Clinton made a veiled reference to the U.S.-Sino trade spat during the White House signing ceremony. “But what we do today is only the first step. China must now measure up to its responsibilities to meet the requirements to enter the WTO. And only then will this historic legislation become a reality,” said Clinton.

China refutes claims that it is reneging on WTO trade commitments.

“Certainly, it is not accurate,” said Zhang Yuan, press spokesman for the Chinese Embassy. Zhang said multilateral talks are not dead, despite the high-profile disagreements that have surfaced.

“We’re finding some countries were even asking for more, even beyond what they asked for in bilateral negotiations,” said Zhang.

Zhang, when asked to elaborate, said the United States and some European countries fall into that category. He said the U.S. and Europe “want WTO-plus-something that is beyond what has been agreed upon. It’s their last chance to squeeze a little bit more from China. That is something we cannot agree to.”

By late last week, China and the U.S. had toned down the rhetoric. The Associated Press quoted Barshefsky in Beijing as saying Zhu gave her “emphatic, absolute emphatic” assurances that China intends to follow through with its trade commitments. “The premier was very animated, very emphatic on this point.”

A communique released at the end of a three-day meeting of the Communist Party’s Central Committee, according to The Washington Post, reiterated China’s desire to join the WTO and to pursue free market economic reforms.

U.S. industry, anxious to tap into a market with 1.3 billion people and lackluster telecom infrastructure, is monitoring the situation.

“Of course, we would be concerned if there was any backsliding by China,” said Grant Seiffert, vice president of government relations for the Telecommunications Industry Association.

TIA, which represents wireless vendors and other telecom equipment manufacturers, has a representative in Geneva for WTO multilateral talks.

“We’ve taken a lot of baby steps.

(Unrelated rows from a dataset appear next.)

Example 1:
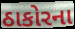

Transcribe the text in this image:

ઠાકોરના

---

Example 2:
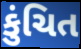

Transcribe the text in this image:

કુંચિત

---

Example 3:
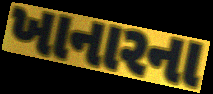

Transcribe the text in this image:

ખાનારના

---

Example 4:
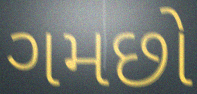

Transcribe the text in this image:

ગમછો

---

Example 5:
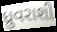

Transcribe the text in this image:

ધ્રુવરાશી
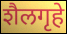
शैलगृहे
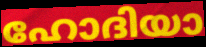
ഹോദിയാ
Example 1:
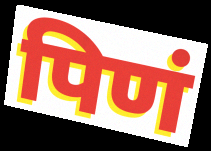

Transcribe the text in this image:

पिणं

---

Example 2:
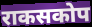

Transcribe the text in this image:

राकसकोप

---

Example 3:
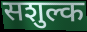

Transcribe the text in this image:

सशुल्क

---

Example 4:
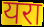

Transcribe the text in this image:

यरा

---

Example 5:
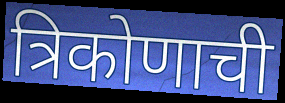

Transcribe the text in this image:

त्रिकोणाची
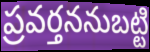
ప్రవర్తననుబట్టి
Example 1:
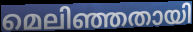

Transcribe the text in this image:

മെലിഞ്ഞതായി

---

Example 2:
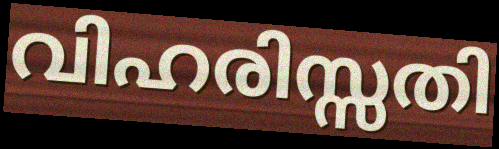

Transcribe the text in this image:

വിഹരിസ്സതി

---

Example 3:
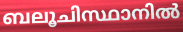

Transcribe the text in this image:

ബലൂചിസ്ഥാനിൽ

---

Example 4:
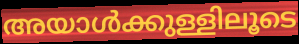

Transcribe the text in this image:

അയാൾക്കുള്ളിലൂടെ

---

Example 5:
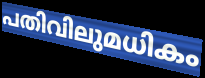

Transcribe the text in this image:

പതിവിലുമധികം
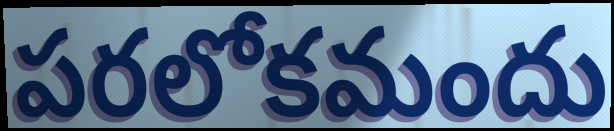
పరలోకమందు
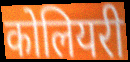
कोलियरी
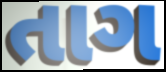
તાગ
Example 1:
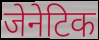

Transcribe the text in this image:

जेनेटिक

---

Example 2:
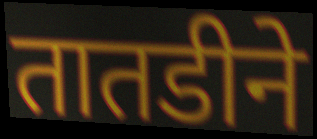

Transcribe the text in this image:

तातडीने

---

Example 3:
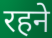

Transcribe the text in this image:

रहने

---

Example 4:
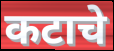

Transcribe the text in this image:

कटाचे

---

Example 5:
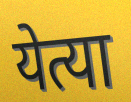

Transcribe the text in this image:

येत्या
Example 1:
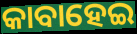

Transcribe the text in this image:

କାବାହେଇ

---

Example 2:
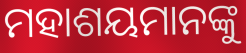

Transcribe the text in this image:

ମହାଶୟମାନଙ୍କୁ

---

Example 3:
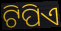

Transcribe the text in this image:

ଟିପିଏ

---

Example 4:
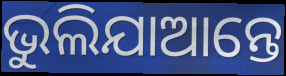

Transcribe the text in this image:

ଭୁଲିଯାଆନ୍ତେ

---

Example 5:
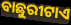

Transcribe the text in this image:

ବାଛୁରୀଟାଏ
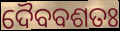
ଦୈବବଶତଃ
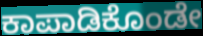
ಕಾಪಾಡಿಕೊಂಡೇ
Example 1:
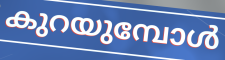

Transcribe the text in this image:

കുറയുമ്പോൾ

We don’t want to take a giant step backward,” said Seiffert.

Beneath the surface of the much- ballyhooed vote to give China permanent normal trade relations status, marking an end to annual China trade debate in Congress, is the unsettling reality of how a nation without a history of the rule of law will adjust to a new trade system that puts state-run industries in jeopardy.

“I think it’s predictable. It’s typical Chinese behavior. Even within WTO, you’ll see China backsliding,” said Greg Mastel, director of the global economic policy project at the New America Foundation.

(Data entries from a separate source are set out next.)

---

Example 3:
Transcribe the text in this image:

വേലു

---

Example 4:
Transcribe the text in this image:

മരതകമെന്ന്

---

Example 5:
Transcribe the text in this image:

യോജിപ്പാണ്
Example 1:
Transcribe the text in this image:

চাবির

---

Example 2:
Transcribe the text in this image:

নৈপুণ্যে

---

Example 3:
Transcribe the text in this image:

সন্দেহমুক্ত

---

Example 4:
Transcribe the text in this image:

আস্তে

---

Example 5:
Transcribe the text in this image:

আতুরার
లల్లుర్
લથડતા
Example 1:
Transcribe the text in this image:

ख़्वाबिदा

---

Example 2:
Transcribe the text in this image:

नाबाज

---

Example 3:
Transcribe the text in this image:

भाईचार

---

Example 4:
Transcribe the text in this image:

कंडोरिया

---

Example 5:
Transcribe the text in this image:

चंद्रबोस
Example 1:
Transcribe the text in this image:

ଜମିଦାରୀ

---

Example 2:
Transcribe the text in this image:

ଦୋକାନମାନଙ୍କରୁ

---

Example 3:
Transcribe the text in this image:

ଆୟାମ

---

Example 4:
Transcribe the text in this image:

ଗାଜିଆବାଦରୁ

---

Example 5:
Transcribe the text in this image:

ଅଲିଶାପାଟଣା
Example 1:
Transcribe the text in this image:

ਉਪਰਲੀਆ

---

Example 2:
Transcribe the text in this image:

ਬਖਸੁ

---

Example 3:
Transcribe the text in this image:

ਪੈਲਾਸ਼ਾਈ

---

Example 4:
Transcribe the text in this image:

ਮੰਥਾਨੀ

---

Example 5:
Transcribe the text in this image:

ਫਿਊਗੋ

The wireless industry has experienced first hand the capricious nature of the Chinese government. Two years ago, the Chinese government dissolved a number of U.S. investment stakes in Chinese wireless carriers under an arrangement-called China-China-Foreign-that previously had the blessing of Beijing.

More recently, the U.S. has received mixed signals from China about which third-generation CDMA standards it plans to deploy.

Mastel said it is not unusual to see China testing the limits of the U.S. and others on previously agreed-upon trade accords.

“In China, the debate is more lively than we think,” said Mastel, referring to the internal struggle pitting reformers, like Zhu, against entrenched interests, like those that control the top mobile-phone carriers.

Michael Siegel, a spokesman for Sen. Max Baucus (D-Mont.), said the pro-China trade senator is watching developments closely.

“This is one of those moments when the reality of what’s on paper meets with the reality of day-to-day practices in China,” said Siegel. “This is very much in China’s court right now.”

Both presidential candidates-Vice President Al Gore and Texas Gov. George W. Bush-support the China trade legislation that was enacted into law last week.